SET PROBLEM: Reproduce every row below word for word, leaving out the pictures.

Data records:

_ _ _

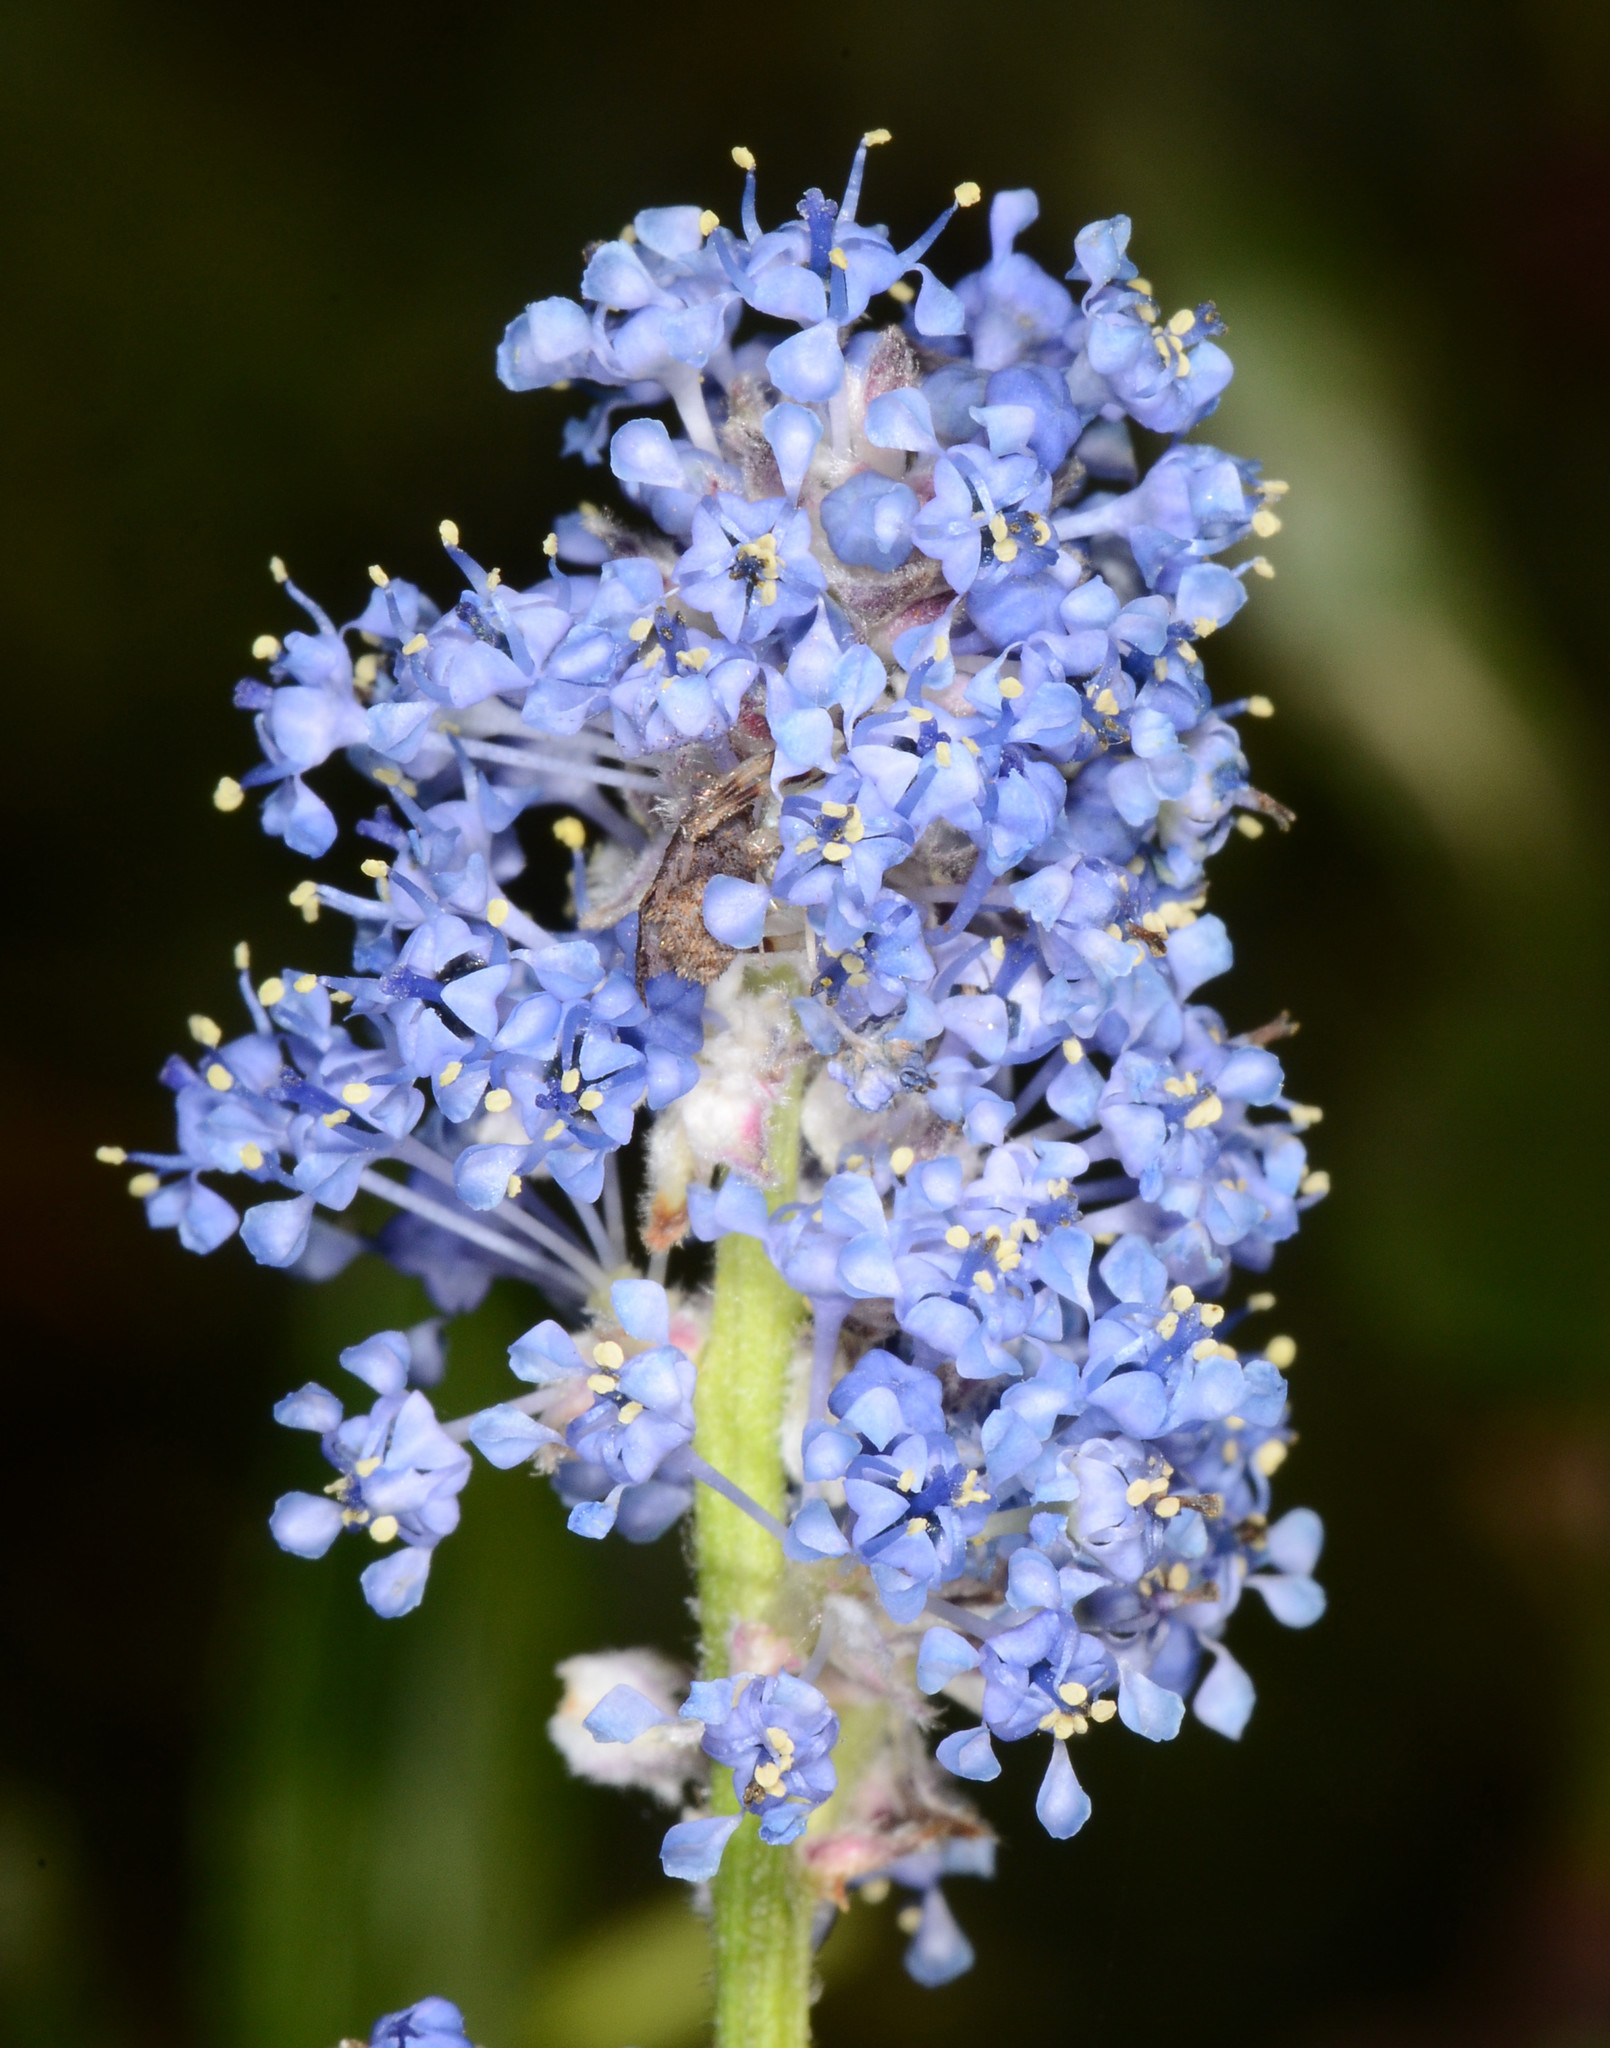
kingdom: Plantae
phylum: Tracheophyta
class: Magnoliopsida
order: Rosales
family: Rhamnaceae
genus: Ceanothus
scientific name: Ceanothus griseus
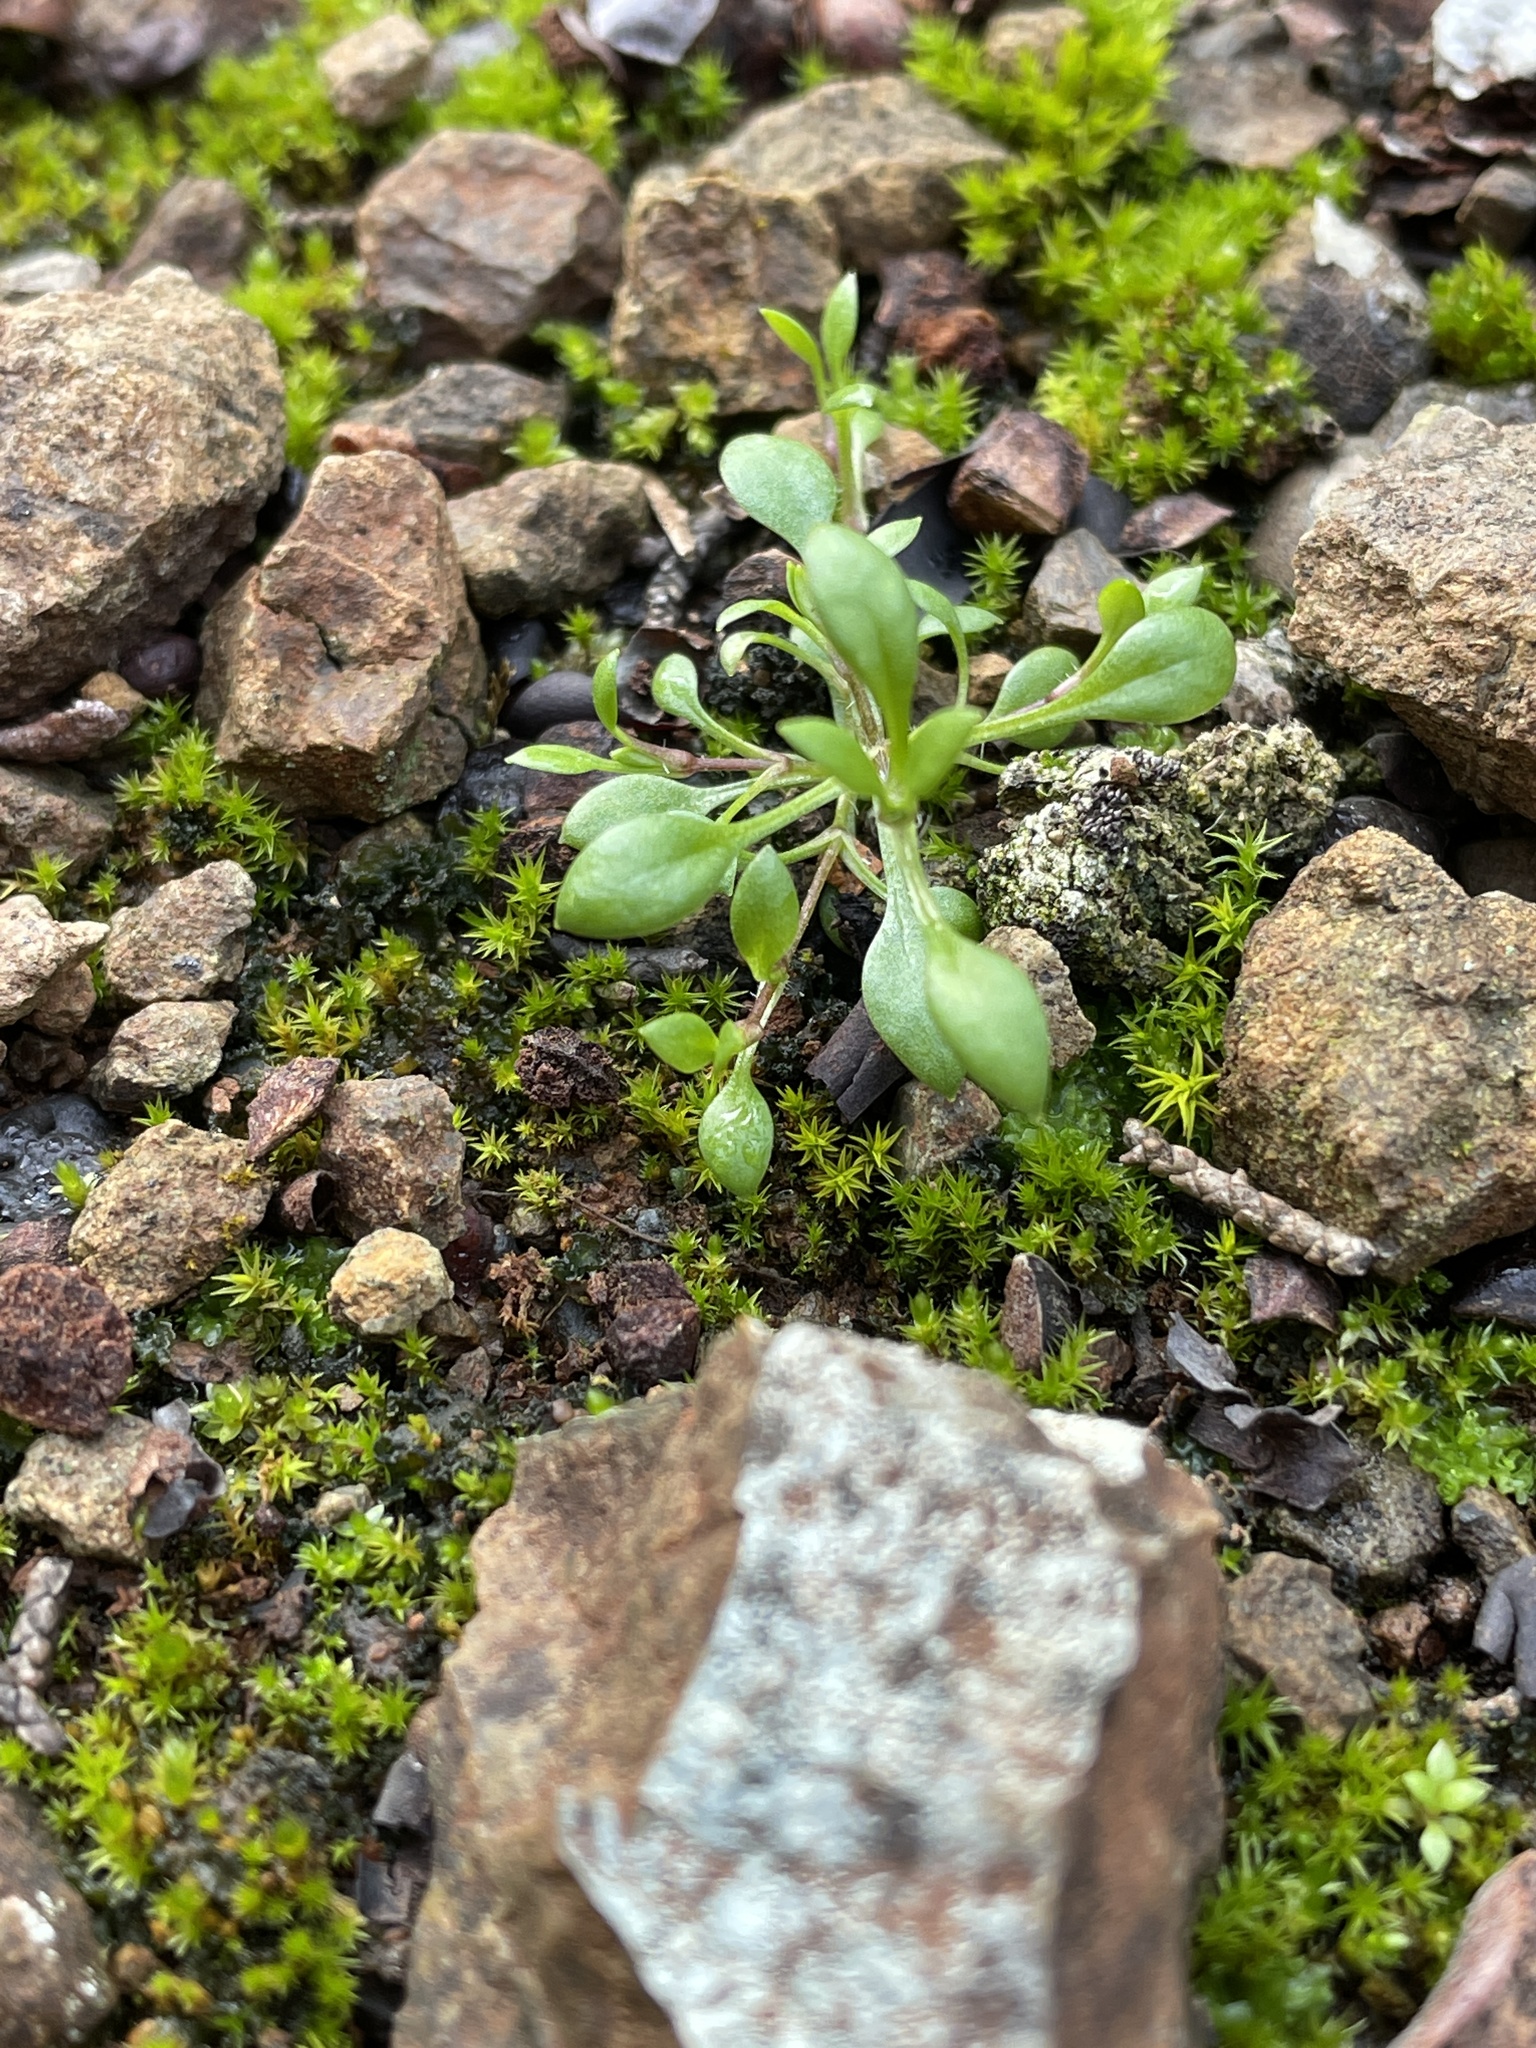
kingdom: Plantae
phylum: Tracheophyta
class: Magnoliopsida
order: Caryophyllales
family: Caryophyllaceae
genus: Stellaria
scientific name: Stellaria nitens
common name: Shining starwort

_ _ _

TASK SOLUTION:
kingdom: Plantae
phylum: Tracheophyta
class: Magnoliopsida
order: Rosales
family: Rhamnaceae
genus: Ceanothus
scientific name: Ceanothus griseus
kingdom: Plantae
phylum: Tracheophyta
class: Magnoliopsida
order: Caryophyllales
family: Caryophyllaceae
genus: Stellaria
scientific name: Stellaria nitens
common name: Shining starwort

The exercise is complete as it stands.